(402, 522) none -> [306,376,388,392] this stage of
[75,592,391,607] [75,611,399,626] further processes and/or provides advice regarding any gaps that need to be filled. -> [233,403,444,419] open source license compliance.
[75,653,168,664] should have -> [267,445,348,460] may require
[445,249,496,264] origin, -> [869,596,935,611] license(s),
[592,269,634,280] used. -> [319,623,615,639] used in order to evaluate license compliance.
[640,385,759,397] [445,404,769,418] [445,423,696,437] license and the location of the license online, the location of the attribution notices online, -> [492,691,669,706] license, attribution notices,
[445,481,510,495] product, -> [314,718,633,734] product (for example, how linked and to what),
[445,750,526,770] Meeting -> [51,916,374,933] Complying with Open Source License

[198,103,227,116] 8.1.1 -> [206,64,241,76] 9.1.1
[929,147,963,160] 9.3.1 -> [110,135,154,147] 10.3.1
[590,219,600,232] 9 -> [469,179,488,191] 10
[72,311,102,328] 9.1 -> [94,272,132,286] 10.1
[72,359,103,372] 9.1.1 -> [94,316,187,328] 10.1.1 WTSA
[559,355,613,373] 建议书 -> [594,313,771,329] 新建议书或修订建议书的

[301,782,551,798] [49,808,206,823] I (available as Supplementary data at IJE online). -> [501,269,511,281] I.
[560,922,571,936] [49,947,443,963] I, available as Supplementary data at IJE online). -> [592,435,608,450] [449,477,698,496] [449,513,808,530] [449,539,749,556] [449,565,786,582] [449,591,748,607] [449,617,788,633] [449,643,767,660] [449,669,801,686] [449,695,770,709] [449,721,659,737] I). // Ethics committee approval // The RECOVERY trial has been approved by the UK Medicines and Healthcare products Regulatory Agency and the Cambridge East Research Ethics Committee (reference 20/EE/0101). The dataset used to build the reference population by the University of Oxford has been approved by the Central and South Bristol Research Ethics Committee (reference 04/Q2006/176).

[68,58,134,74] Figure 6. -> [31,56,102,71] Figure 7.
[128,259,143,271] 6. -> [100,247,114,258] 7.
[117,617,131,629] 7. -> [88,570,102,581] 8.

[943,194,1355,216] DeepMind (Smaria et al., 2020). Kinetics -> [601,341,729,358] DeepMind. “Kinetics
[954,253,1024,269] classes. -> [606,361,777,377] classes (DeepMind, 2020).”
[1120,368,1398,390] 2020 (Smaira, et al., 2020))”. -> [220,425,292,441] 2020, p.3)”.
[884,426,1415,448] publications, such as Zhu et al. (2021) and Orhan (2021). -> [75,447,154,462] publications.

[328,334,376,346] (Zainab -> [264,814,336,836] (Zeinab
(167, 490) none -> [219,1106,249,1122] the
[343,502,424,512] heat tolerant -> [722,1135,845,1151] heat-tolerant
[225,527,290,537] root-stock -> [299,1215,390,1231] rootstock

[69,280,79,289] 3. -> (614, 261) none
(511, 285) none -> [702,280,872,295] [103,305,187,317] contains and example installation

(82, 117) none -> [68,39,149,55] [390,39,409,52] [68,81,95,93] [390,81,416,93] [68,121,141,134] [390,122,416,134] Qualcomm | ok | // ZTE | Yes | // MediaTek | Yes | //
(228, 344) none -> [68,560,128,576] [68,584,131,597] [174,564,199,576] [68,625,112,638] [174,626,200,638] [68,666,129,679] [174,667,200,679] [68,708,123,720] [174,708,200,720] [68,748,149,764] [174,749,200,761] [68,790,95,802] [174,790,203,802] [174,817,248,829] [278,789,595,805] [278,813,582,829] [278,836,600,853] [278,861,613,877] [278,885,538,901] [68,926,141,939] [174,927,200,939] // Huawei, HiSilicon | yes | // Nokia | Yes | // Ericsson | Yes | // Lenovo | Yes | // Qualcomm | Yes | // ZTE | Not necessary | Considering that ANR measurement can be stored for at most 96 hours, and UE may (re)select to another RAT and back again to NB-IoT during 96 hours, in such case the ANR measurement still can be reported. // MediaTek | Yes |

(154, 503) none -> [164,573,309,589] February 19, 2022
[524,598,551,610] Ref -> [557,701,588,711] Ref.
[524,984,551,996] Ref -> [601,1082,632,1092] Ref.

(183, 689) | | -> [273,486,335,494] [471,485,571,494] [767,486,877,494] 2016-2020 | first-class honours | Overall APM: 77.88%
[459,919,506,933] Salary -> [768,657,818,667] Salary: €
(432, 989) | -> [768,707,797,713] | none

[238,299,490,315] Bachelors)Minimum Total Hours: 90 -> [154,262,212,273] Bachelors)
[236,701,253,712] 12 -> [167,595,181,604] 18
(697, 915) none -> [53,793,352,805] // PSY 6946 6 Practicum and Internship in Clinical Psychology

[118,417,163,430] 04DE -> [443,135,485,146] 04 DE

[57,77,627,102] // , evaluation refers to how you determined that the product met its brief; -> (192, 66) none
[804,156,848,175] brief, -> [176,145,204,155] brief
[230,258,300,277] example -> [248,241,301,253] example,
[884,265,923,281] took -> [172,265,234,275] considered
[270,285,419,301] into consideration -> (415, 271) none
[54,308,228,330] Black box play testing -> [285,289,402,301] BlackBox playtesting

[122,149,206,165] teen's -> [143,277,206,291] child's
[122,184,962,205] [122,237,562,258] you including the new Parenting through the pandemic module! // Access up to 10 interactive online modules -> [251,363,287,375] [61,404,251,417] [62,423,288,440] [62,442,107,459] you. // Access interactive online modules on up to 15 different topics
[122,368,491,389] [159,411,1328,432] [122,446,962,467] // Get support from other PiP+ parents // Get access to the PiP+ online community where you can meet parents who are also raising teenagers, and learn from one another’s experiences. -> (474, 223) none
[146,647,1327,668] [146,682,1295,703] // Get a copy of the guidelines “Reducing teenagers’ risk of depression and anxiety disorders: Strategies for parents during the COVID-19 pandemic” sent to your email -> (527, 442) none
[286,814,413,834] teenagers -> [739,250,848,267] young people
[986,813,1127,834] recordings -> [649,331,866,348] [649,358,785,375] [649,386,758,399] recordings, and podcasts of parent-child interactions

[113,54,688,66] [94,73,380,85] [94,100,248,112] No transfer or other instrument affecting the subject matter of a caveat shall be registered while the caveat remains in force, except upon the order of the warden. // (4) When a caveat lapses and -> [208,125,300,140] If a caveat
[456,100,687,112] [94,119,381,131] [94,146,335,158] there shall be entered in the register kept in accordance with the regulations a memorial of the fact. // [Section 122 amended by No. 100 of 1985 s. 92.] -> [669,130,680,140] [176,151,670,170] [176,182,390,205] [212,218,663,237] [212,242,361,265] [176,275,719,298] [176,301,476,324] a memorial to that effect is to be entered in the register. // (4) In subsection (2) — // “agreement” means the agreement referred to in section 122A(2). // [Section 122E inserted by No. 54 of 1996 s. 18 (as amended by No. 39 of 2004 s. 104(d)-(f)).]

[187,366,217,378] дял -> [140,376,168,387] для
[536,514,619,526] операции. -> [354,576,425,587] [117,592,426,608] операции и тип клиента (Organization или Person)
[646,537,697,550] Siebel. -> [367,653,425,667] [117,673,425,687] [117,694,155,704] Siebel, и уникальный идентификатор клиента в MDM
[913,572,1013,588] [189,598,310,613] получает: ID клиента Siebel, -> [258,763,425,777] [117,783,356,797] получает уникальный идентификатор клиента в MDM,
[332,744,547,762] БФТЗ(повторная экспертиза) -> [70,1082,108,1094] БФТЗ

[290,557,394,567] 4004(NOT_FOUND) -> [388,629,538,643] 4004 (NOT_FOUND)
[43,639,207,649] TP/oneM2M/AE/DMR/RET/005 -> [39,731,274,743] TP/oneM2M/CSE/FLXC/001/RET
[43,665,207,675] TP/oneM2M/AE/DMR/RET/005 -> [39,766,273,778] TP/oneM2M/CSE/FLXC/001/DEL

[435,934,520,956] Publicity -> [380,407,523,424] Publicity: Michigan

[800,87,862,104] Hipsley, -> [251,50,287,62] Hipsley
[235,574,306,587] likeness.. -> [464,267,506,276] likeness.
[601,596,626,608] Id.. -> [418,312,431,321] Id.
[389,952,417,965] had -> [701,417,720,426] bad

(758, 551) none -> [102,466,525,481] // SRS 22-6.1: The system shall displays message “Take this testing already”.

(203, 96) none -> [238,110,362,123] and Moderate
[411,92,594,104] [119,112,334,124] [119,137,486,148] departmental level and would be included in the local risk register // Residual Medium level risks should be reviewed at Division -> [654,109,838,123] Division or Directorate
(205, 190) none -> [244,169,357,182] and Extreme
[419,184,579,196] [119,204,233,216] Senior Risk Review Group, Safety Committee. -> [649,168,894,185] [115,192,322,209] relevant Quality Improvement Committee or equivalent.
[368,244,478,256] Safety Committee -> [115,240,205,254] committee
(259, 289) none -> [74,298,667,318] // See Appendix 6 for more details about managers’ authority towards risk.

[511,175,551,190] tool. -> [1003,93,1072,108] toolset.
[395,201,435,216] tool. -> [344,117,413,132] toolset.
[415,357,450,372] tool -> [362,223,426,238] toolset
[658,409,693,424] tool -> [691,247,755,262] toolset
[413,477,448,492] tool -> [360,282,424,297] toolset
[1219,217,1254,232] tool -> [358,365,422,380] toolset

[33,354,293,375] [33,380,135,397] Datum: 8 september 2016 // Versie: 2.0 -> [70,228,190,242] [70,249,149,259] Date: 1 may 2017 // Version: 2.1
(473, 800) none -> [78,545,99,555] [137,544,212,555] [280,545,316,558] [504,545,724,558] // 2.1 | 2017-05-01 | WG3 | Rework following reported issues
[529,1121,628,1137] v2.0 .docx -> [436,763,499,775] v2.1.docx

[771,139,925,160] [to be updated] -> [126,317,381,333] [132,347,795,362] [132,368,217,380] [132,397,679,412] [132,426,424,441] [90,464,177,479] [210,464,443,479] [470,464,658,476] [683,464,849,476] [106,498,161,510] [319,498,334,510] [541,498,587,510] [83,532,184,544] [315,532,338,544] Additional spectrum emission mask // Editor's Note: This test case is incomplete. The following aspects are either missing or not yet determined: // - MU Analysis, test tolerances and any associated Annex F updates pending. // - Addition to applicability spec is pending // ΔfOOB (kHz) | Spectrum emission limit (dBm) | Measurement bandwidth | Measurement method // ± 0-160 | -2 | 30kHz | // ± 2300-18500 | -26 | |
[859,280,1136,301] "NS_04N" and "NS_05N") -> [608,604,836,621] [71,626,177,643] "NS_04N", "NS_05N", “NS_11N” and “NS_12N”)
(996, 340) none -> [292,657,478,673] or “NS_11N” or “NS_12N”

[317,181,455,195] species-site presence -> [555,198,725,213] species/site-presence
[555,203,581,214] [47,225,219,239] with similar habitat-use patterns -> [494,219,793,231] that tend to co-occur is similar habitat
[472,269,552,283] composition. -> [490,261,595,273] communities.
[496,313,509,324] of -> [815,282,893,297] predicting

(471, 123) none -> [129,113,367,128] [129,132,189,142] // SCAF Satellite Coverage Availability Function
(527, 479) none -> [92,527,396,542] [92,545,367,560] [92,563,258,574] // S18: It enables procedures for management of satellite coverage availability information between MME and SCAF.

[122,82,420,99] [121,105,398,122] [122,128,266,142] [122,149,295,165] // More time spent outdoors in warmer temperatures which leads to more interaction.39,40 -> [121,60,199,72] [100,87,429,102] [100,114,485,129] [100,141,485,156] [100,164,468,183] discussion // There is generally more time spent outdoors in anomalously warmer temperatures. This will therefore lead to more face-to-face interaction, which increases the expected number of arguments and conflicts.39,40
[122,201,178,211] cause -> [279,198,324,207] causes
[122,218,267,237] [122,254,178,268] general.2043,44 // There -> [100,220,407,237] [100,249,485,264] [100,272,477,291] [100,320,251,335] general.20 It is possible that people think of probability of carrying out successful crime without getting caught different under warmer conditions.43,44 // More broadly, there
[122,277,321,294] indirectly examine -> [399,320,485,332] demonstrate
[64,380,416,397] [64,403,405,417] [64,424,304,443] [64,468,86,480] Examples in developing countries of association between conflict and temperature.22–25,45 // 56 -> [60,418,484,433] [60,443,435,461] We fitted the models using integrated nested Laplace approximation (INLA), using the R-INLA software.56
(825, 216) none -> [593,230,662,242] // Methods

*-*-*

▶ [REQUIRED WORK]: In the entries above, how many lines hold the word "pandemic"? State the number and nothing else.

▶ [RESPONSE TO THE EXERCISE]: 2